The subtle power of T'ai Chi
Someone she knew, she said, took up t’ai chi when he was diagnosed with MS; it seemed to do him good. Ding! went a little bell in my head: that makes sense. (The bell sounds distantly in the fog; something comes into focus you had not previously imagined.)
In the end, t’ai chi did not become 'my thing', although I still enjoy it informally. At the time, however, my friend’s suggestion set off a train of thought that ran right down my legs to the soles of my feet on the flat floor. It was true, I was losing my balance. T’ai chi on the other hand is all about balance.
It was worth a try. In Philadelphia in those days, acupuncturist and t’ai chi instructor Rolly Brown was better known in folk music circles as a National Fingerpicking Champion guitar player.
Clearly a man who knows how to do things right. So I set off to his studio in the suburbs. You know how, in a dance class or a yoga class, the teacher might come by and make a small but crucial adjustment to your posture?

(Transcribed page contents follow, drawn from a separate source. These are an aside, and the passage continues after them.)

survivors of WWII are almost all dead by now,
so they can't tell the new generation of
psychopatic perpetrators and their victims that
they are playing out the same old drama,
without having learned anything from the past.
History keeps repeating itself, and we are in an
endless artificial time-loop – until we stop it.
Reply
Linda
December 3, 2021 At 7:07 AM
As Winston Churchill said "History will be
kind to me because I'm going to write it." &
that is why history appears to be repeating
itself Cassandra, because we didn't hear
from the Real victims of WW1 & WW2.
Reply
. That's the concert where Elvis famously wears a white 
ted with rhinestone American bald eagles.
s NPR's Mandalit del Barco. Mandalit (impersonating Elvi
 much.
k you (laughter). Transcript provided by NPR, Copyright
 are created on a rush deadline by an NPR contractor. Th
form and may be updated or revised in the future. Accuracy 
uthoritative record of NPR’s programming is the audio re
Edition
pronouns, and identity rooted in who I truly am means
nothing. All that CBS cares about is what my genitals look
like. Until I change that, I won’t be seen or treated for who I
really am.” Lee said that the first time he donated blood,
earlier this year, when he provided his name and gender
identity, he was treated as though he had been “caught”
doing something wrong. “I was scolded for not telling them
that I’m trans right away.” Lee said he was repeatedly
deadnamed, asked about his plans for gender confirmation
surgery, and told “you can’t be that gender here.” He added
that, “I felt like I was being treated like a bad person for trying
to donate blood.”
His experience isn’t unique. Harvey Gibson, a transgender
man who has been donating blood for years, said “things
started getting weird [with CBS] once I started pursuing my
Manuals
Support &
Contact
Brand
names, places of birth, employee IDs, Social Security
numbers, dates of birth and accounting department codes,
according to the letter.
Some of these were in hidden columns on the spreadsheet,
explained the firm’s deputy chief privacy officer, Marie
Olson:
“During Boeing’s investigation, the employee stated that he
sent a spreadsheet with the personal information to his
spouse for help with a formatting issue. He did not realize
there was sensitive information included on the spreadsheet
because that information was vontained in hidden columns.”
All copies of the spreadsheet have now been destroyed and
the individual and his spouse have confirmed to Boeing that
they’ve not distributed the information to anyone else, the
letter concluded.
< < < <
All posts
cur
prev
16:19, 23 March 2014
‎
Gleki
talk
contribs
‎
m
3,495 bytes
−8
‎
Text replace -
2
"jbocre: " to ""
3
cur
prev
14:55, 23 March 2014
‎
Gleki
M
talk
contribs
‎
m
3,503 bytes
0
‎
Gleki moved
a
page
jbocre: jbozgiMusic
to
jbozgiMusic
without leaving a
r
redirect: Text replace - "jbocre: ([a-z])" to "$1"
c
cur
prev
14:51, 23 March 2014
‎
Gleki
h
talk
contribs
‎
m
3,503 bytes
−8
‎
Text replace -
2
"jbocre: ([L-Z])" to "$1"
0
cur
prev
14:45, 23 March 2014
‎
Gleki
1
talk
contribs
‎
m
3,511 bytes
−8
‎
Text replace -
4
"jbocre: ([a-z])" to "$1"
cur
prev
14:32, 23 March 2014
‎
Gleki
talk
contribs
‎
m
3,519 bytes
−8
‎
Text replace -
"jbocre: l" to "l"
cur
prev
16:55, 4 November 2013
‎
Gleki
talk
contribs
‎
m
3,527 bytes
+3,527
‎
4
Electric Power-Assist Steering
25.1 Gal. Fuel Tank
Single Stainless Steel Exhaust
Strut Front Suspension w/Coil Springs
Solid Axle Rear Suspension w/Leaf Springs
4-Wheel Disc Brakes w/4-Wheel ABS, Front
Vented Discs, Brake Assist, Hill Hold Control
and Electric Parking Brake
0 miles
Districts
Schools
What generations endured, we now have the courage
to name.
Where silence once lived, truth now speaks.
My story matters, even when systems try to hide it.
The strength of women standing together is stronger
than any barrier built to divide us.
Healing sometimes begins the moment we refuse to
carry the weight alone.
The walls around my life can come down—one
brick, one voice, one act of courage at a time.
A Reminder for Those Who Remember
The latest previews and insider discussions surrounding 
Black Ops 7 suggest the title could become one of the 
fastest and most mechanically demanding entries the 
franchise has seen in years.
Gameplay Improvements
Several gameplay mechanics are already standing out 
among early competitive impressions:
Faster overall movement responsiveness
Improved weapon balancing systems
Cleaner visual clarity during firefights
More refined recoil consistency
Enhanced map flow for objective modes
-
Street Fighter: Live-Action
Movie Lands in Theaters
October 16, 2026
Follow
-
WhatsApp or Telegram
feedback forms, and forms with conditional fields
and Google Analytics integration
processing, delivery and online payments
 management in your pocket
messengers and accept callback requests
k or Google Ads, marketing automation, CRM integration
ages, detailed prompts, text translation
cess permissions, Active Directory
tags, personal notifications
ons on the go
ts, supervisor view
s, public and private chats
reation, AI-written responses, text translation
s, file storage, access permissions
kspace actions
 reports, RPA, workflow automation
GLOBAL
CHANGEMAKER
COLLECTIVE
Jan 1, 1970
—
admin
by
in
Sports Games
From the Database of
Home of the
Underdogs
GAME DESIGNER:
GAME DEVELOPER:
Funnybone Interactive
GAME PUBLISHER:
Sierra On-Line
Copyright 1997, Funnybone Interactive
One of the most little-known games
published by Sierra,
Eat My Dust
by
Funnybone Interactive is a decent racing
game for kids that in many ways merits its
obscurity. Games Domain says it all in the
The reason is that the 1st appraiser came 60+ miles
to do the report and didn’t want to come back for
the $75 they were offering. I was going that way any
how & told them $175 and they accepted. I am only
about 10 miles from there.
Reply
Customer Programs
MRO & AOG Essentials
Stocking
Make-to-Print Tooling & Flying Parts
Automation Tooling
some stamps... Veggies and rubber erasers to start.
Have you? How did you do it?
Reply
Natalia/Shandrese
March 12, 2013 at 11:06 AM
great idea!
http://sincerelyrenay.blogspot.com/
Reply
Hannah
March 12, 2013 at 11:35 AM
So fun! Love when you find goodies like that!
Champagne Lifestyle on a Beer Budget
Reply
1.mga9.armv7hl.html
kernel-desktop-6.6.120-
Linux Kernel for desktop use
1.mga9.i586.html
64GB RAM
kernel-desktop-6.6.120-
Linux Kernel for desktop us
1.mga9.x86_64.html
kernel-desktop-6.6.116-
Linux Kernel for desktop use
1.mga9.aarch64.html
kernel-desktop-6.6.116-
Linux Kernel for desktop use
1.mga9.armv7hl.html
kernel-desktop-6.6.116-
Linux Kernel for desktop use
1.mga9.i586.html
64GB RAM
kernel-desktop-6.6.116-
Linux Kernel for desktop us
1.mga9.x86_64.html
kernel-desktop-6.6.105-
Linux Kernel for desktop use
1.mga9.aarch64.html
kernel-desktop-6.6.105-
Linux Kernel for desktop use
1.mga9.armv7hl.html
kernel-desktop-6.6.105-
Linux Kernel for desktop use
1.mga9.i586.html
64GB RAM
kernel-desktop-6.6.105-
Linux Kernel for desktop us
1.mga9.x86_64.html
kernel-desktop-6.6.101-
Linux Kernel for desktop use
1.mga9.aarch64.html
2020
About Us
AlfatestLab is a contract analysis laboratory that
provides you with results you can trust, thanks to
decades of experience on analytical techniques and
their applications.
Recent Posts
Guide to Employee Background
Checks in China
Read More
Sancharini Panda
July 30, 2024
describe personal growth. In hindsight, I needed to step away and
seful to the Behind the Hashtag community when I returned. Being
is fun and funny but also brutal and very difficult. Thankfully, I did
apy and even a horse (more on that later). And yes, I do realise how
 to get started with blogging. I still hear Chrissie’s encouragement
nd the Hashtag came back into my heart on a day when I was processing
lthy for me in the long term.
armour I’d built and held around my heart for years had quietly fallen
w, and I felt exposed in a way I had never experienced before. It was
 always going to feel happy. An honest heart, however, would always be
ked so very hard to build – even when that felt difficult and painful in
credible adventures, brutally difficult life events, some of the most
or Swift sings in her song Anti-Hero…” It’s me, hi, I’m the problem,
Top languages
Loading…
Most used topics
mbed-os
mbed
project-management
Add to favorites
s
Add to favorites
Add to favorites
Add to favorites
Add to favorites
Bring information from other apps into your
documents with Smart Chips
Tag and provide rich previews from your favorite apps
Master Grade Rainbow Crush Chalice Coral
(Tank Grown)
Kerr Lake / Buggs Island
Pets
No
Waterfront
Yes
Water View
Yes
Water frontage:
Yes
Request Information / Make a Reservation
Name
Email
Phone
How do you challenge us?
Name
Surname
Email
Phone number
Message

I thought I was doing OK in class, when Rolly stood in front of me, touched my chin, and instructed, “Hold your head up; open your eyes.”
Here came another 'ding!' moment, only this one struck miserably, more like a thudding 'da-da-dum...”. Who? Me? Moi? How can this be?' In my cherished self-image, of course I was person with my head up and my eyes open. But now something was off, it was true.
Rolly suggested I go to the park every day. Our eyes like to see green, he said. So I hauled myself there, and sat in exhaustion on a bench, looking around. Gradually I was able to walk longer distances, from bench to bench in the park.
I forget how I found Dr. Roy Swank’s book, but it also made sense. I readily saw myself as a person hungry for more salmon, and I was highly motivated to do what I could to stay on my feet while my children grew.
I tackled stress reduction head-on, since everyone knows stress and MS have something to do with each other, and besides, I was longing to feel more comfortable, not always on edge. Did I mention the little book my friend gave me? It was called The Miracle of Mindfulness.
You are not alone
Here’s the thing: in those days, and right along, I felt my way forward in isolation. There was hardly another MS patient I knew who was trying to live with it the way I was. Really, until now.
So, I am very glad to make your acquaintance. Dr. Jelinek’s recovery program has what a person needs to begin to heal oneself, or, like me, to renew those efforts, now with the support of a community.
I like the blunt point of view – MS is a modern, lifestyle disease of developed countries – and the line of reasoning that follows: changing our lifestyle can make difference in the course of the disease.
The scientific evidence is mounting. So go ahead and hold your head up; open your eyes. You are not alone. Home again in New England, I send out a big hello from Massachusetts to the worldwide OMS Community.